Ballistic report disproves police evidence – Sykes

Published:Wednesday | February 22, 2023 | 12:37 AMTanesha Mundle/Gleaner Writer

The evidence of two police witnesses, who claimed they were fired upon multiple times by an alleged Clansman-One Don Gang member, has been disproven by a ballistic report done on the illegal weapon that was reportedly taken from the alleged gangster.

Chief Justice Bryan Sykes, after reviewing the ballistic report Thursday, described the police narrative as “incredible”. This after pointing out that it was impossible for the alleged gangster to have fired at least eight shots at the police when the report showed that the firearm magazine could only accommodate seven rounds.

The two witnesses had testified that they had seized a Sig Sauer weapon with ammunition from defendant Tareek ‘CJ’ James on November 7, 2017, on Monk Street in Spanish Town, St Catherine, after he came out of a car and fired at them in a service vehicle.

One of the cops testified that a cartridge was found with one live round and that James fired twice. The second officer had told the court that James fired three times, but that the gun seems to have jammed on the last occasion and that live rounds were found in the cartridge.

The second officer also testified that although he could not recall how many James had fired, it was over three shots on both occasions.

But Sykes, while reviewing the report, said it not only showed that the firearm had a seven-cartridge capacity but that it was in good working condition.

“You can’t be firing at least six shots and still end up with six shots in a gun that has a magazine capacity of seven. A great mystery. No mystery, it really means that the evidence that Mr James fired at the police is incredible,” he said.

Additionally, the judge said if one were to accept that James fired over three shots twice, it would mean that James would be firing at least eight rounds.

Based on the report, the judge indicated that the analysis done by the ballistic expert on the weapon in question “was neither here nor there”.

The judge made the observation while looking at the overall report of the ballistic expert who was called by the Crown to establish that there were ‘system guns’ used by the gang in 10 firearm-related incidents.

The judge, while noting that the Crown was not able to sustain its cases in six of the incidents, said that in three of the cases, the expert had assigned names to the deceased, which was not in the counts on the indictment.
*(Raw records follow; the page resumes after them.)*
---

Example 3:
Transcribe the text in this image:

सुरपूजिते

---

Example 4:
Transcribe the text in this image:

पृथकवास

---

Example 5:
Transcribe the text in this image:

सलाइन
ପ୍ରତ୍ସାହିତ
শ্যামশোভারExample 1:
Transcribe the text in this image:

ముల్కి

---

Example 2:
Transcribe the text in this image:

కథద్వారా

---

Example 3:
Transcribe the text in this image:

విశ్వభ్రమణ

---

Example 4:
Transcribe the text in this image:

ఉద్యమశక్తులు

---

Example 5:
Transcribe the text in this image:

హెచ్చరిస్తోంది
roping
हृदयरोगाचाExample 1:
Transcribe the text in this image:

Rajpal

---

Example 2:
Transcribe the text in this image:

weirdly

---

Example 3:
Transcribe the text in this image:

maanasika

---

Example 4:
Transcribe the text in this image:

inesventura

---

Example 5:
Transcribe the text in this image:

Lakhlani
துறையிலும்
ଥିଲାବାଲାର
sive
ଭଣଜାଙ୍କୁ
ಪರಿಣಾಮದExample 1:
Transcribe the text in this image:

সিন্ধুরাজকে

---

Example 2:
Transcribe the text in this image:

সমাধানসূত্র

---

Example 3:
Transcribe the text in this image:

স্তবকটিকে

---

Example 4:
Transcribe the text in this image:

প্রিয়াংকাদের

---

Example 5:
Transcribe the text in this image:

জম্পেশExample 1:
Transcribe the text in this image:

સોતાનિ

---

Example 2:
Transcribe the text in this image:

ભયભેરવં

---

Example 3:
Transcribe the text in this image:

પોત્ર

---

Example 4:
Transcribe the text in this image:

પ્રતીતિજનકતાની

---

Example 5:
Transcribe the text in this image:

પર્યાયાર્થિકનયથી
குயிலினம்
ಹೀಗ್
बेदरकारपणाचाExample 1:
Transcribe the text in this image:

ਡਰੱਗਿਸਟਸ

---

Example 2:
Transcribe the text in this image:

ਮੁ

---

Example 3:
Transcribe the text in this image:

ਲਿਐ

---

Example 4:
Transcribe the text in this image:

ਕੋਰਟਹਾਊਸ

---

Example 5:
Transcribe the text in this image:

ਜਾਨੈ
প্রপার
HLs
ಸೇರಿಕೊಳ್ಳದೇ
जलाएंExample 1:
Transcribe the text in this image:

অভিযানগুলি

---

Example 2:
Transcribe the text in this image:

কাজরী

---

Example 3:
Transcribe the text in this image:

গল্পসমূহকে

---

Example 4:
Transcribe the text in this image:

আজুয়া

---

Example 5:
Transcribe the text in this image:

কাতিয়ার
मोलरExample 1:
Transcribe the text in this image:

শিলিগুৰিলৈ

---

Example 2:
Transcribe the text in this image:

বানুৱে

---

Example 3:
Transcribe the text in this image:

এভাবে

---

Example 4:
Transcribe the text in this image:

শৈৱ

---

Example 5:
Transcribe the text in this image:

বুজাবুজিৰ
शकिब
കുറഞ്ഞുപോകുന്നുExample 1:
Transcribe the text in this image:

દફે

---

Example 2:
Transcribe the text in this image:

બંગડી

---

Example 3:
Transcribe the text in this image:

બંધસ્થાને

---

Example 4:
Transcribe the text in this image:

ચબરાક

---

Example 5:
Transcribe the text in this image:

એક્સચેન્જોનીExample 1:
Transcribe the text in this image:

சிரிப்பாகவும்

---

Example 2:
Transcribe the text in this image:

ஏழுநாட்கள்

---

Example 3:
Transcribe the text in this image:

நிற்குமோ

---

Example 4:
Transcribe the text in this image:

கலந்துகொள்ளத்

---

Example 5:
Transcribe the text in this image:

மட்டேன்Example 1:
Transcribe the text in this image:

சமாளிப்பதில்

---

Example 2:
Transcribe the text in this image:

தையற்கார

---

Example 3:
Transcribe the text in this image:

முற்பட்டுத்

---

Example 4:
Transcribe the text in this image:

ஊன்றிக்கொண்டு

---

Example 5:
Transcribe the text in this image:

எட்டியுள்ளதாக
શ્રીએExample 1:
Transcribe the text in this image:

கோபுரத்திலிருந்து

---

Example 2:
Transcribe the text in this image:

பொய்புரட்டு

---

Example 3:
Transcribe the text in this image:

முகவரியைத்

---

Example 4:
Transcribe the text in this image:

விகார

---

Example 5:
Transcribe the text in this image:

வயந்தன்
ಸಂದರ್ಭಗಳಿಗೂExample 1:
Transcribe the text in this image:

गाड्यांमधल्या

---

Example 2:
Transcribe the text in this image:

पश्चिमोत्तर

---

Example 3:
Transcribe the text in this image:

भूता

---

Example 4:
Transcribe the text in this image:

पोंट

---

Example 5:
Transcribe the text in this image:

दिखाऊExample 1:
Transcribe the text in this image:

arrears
Further, he said there was no evidence presented to establish that the particular individual was the one who was killed in the incidents.

Meanwhile, earlier in the summation, Sykes indicated that the inference that the prosecution was seeking to draw from cell site towers evidence that the alleged leader Andre ‘Blackman’ Bryan and his alleged deputy Jason Brown were in custody while communicating with the main witness between January and August 2019, was not credible.

He said that even though cell site data placed some members of the alleged criminal network in the vicinity of police lock-ups and remand centres, the Crown had not established that the defendants were in custody.

The judge noted that the witness who analysed the cell site data had admitted that he was unable to say definitively that the defendants were in custody when the calls were made.

The expert also admitted that the defendants could have been anywhere in the vicinity of the cell towers that captured the signal.

The judge, as a result, said that while the device may have been in a police lockup – the Crown failed to prove beyond a reasonable doubt that the defendants were in custody and made the call.

Twenty-seven defendants are being tried on an indictment with 14 counts under the Criminal Justice (Suppression of Criminal Organizations) Act and the Firearms Act.

Five others were earlier freed while another was killed while on bail last August.